A little while ago, I took a poll on Facebook to get peoples’ opinions on dating.
And almost no one said, “Dating is amazing. I can’t wait to meet someone incredible and fall in love with them.”
Now, there are so many reasons why people might get frustrated by dating.
In the 18 years I’ve been a coach, I’ve seen dating really change, and I don’t think it’s changed for the better.
I’ve written and talked a lot about online dating, and especially swiping apps, which have really made it so much more difficult to connect.
But right now, I’ll give you another big reason. And I’ll warn you, it may be controversial.
But I would challenge you to hear me out on this, because I can almost guarantee it’s going to open your eyes and your mind and your heart.
The 2016 Election Hangover
It's been a year since the presidential election that divided this country more than ever before.
I remember when the 2016 election ended. I remember all the depressing quotes, all the people who wanted secede from the United States or move to Canada.
All the women that would never ever date a man that voted for Trump.
Trump men saying they would never date a woman who voted for Hillary.
People were arguing and talking about it non-stop.
There were marches all over the place.
People were saying that Hillary was robbed.
And right now, it’s been over a year since all that.
Yet, it’s still so fresh in our minds. So many people haven’t moved past election day.
And I really think the state of dating in America could be a direct reflection to the hangover that we have from the election of 2016.
People are Letting Donald Trump Ruin Dating for Them.
The other day I was looking at Bumble with a friend of mine, helping him write his profile (if you can call 180 characters a “profile”).
And when I looked at some Bumble profiles, I still saw about 25% of the women writing in their profile
If you voted for Trump, swipe left.
I thought this was crazy.
So I went to my friend's Tinder account, and I read the same thing.
About 25% of women, still, one year after the election, will literally say, if you voted for Trump, swipe left.
And I started thinking to myself, is the idea of Hillary being president really THAT important?
Look: I’m NOT saying politics aren’t important. I’m NOT saying who’s president is not important.

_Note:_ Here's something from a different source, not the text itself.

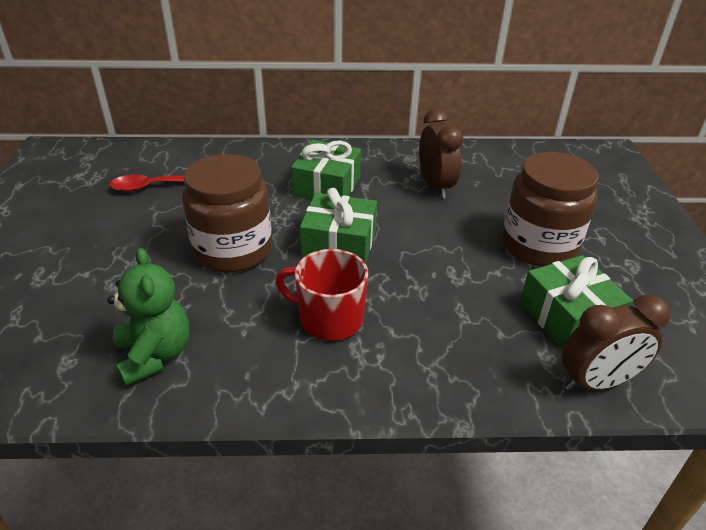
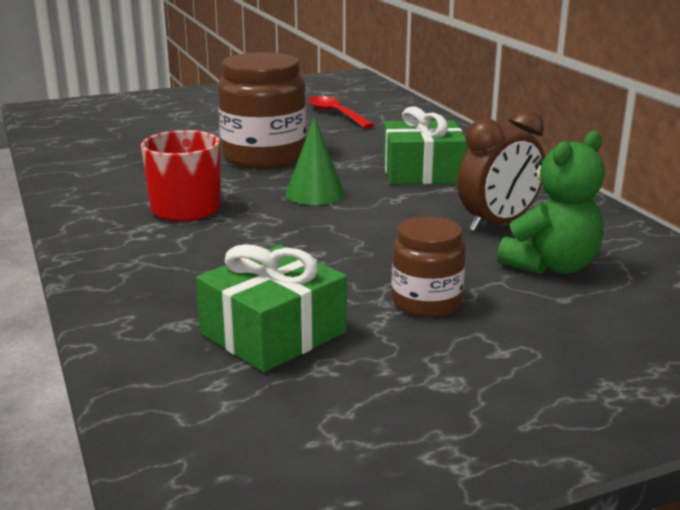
camera: 70 degrees right, 15 degrees down
green teddy bear [107,248,189,387] -> green teddy bear moved to [497,131,605,275]
green gift [300,188,377,264] -> green cone [286,117,345,205]
brown jar [502,152,599,267] -> brown jar [391,216,466,317], size x0.57
brown clock [562,294,671,391] -> none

But is it really as important as so many people are making it? Think about what you’re actually saying, if you don’t want to date a Trump voter, or if you won’t date a Hillary voter.

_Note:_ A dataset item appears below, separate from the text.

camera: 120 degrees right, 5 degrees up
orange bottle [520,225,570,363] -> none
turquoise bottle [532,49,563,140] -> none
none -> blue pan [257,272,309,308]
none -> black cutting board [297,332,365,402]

You’re eliminating 50% of the country.
Let’s just call it 50%. I know Trump didn’t win the popular vote, but we’ll call it 50%.
So that’s 50% of the potential soul mates. You just cut the men who you can fall in love with by 50%.
And when you do that, you’re basically telling telling the universe that love is not high on your priorities. You’re saying, “Well, it would be nice to find love. But Hillary being president is more important.”
I'm not going to get political, and I'm not going to give you my own viewpoints on Hillary Clinton or Donald Trump.
But as a dating and life coach, it amazes me.
We’re All So Stuck in the Past.
One year later, the divide in dating is still so large. People are still campaigning in their mind for Hillary Clinton and the fantasy of her presidency and how it would be far more better and powerful than Donald Trump's.
And that's a big problem.
Love works the same, whether you voted for Hillary or Tump or Mickey Mouse.
It works only when you live in the present, not the past.
When we live in the past, when we go back into the past, we're never in the present, we're never in full acceptance of the reality that we're being given at that moment.
And if we're not embracing and living in the reality of the moment, then we have no way of seeing the gifts that are being given to us in the present.
I see it all the time when I’m coaching. Life gives you so many opportunities to fall in love with someone amazing. It happens 24/7 every day of our lives.
But you have to see those opportunities, and you can’t see those opportunities when you’re stuck in the past.
Think about that the next time you think about how you're dating. Because if you're not accepting your present reality, how can you possibly find love?
How can you possibly find love when you're so stuck in the past?
It doesn’t matter what your past is, whether it’s constantly thinking about the election of 2016, or your divorce in 2011.
It's no different. The past is gone.
You need to let it go in order to embrace the present and embrace the love that you truly desire.